Document section ::
§
At Red Sulphur Springs, Rte 27 meets Rte 12. Turn right and follow Rte 12 north to Rte 3, about 12 miles, where you will cross the Greenbrier River. (At this point, diving west on Rte 3 will take you to the National Historic District of Hinton and Campbell-Flanagan- Murrell Museum House.) Continue on Rtes 12 and 3 to Lowell, where you will find the Graham House Museum (1770).
Continue east on Rtes 12 and 3 to the Summers/Greenbrier county line and shortly afterwards, the old historic town of Alderson, a National Historic District. The town is divided by the Greenbrier River between Greenbrier and Monroe Counties. In and near Alderson, you will find lodging, fine handcrafts and food.
Leave Alderson on Rte 12, driving north to Palestine. At Palestine, turn left onto County Rte 25 and follow it northwest about 8.5 miles to Blue Sulphur Springs. Of the magnificent 19th –century resort that once occupied this broad valley, only the spring pavilion is left, its twelve stately columns standing in silent tribute to a gracious era.
§
Brief A :: Decide whether each statement agrees with the route description, answering yes or no and quoting the words that settle it: (i) Rte 27 meets Rte 12 at Red Sulphur Springs; (ii) the Graham House Museum is in Alderson; (iii) only the spring pavilion remains of the resort at Blue Sulphur Springs.
Brief B :: Resume the route description after its last sentence.
The material that comes next is drawn from a separate source.

(Items from a data source)
§
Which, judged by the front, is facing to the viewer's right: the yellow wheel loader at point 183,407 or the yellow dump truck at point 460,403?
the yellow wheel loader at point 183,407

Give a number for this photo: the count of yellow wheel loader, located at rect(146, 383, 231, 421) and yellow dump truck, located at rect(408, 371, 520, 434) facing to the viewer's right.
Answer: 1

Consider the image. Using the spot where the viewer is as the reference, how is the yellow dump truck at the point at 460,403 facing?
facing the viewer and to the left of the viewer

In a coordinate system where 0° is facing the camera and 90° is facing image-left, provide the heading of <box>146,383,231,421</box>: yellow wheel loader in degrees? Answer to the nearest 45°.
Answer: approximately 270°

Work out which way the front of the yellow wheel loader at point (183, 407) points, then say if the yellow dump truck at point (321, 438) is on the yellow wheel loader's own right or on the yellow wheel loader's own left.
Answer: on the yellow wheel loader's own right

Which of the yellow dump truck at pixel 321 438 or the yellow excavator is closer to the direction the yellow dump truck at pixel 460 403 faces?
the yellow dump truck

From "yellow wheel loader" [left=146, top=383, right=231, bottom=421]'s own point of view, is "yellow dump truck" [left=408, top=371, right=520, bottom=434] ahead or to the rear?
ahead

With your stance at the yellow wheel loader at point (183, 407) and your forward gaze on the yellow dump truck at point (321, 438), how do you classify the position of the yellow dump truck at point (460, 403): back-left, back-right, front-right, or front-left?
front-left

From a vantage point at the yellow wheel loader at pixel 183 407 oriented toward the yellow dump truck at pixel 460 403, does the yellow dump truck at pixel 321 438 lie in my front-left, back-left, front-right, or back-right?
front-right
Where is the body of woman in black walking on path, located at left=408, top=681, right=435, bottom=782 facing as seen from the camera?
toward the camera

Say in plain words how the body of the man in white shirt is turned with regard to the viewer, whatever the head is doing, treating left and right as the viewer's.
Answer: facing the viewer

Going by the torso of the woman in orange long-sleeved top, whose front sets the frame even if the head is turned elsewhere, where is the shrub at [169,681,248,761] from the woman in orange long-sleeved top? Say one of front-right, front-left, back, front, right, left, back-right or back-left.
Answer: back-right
§
Result A ::
(i) Yes: "At Red Sulphur Springs, Rte 27 meets Rte 12."
(ii) No: "Continue on Rtes 12 and 3 to Lowell, where you will find the Graham House Museum (1770)."
(iii) Yes: "Of the magnificent 19th –century resort that once occupied this broad valley, only the spring pavilion is left"

Result B ::
From Blue Sulphur Springs, take County Rte 31 east to Rte 12, near Asbury, and continue north on Rte 12 to US 60, the Midland Trail. Follow US 60 east to the National Historic District of Lewisburg. Here you will find historical sites, charming shops, excellent restaurants and plenty of lodging, including the venerable General Lewis Inn. The North House Museum, maintained by the Greenbrier Historical Society, is open year round. A walking tour of Historic Lewisburg is available.
Continue driving east along US 60, passing through Caldwell at the Greenbrier River to White Sulphur Springs, home of the famous Greenbrier Resort. Many other lodgings and restaurants are in the area.
Follow US 60 east to the intersection to the intersection of US 60/I-64. Follow the combined highway just about 1.5 miles to the junction of Route 311. Turn right and travel south on Rte 311, passing into Alleghany County, VA and immediately through a tunnel. Continue south to Crows, VA, an old stage coach stop where there was once a famous inn, on the way to Sweet Springs.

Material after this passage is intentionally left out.